The village and the castle form what is currently the so-called Panzano Alto. The village of Panzano is divided into two streets that start from a small square go up parallel to the castle. Among the buildings of the village some show characters referring to the seventeenth or eighteenth century although from below some falling plasters overlook medieval structures.
Bell
The area called Campana is the one that stands at the foot of the Panzano hill at the intersection of the hill road that winds along the watershed between Greve and Pesa, joining through a very scenic route the two localities on the edge of San Casciano in Val di Pesa on one side and volpaia on the other passing through the Castle of the shanks, and the via chiantigiana that leads to Radda in Chianti and Castellina in Chianti, (Campana Pass 480 m a.s.l.). Its name derives from the shape of the square [gastone bucciarelli] which seen from above resembles a bell.

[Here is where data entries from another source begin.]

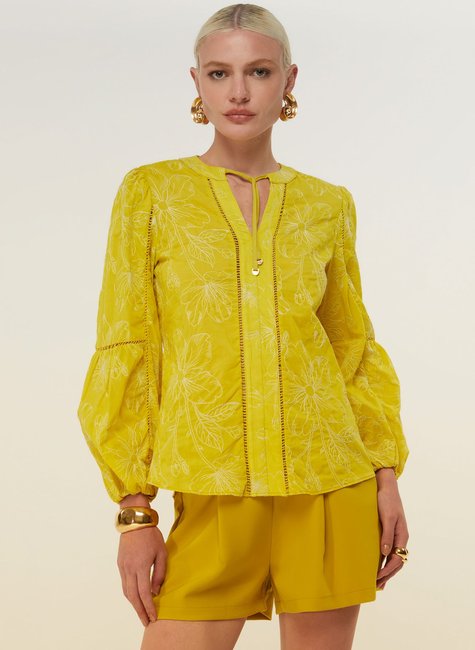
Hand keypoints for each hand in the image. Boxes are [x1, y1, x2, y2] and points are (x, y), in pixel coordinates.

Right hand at [117, 525, 167, 625]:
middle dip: (140, 611)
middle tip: (146, 622)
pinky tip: (135, 597)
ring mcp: (123, 567)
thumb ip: (160, 573)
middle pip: (133, 597)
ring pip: (126, 591)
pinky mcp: (120, 564)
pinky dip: (129, 593)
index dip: (149, 607)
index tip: (153, 617)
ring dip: (133, 604)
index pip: (144, 593)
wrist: (135, 520)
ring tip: (141, 612)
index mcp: (141, 566)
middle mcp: (129, 569)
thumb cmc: (151, 535)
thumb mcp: (162, 552)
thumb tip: (156, 591)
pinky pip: (124, 583)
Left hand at [375, 469, 408, 590]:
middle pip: (396, 562)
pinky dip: (384, 561)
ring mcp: (395, 535)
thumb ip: (387, 535)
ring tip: (377, 582)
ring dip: (386, 570)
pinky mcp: (388, 531)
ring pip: (393, 558)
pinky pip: (388, 550)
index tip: (377, 578)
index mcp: (402, 535)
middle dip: (387, 575)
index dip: (387, 570)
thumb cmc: (386, 500)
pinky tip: (377, 565)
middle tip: (376, 586)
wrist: (385, 486)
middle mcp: (400, 538)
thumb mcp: (387, 517)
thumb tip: (385, 554)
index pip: (397, 559)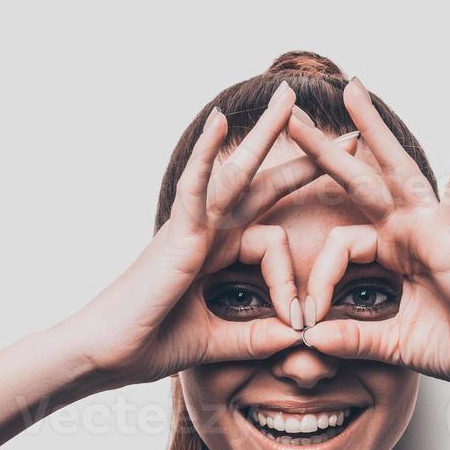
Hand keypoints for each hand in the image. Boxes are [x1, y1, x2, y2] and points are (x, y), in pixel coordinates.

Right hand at [67, 81, 327, 389]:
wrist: (106, 354)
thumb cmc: (149, 344)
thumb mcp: (217, 342)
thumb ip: (255, 338)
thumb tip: (297, 338)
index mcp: (216, 254)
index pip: (272, 240)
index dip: (292, 280)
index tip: (301, 318)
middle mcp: (207, 232)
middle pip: (260, 183)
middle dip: (301, 158)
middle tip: (343, 133)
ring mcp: (191, 227)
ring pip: (235, 171)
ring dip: (265, 133)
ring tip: (288, 95)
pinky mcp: (176, 233)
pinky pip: (194, 185)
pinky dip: (207, 153)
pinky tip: (220, 121)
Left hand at [287, 80, 449, 389]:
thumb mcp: (391, 343)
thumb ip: (352, 339)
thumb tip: (308, 341)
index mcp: (392, 253)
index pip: (340, 247)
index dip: (318, 281)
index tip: (305, 319)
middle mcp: (409, 231)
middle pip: (358, 182)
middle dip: (325, 151)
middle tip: (292, 118)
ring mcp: (432, 227)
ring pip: (396, 169)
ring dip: (374, 128)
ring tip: (354, 88)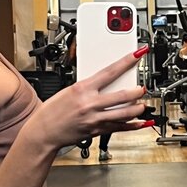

The bell was also mentioned in the Charter of the Captains of Part Guelph realized at the end of the XVI century; in that map is called Piazza Panzanini and on the square still existing today Conca d’Oro is the part of Panzano, which faces and descends on the wide valley of the river/Pesa river; hence a landscape as far as the eye can see of the woods, vineyards and olive groves of Central Tuscany. The name Conca d’Oro refers to the shape of the hillsides at that point, a basin, once completely cultivated with wheat (golden) and where today the vineyards of Chianti Classico (the Chianti gold) are extended.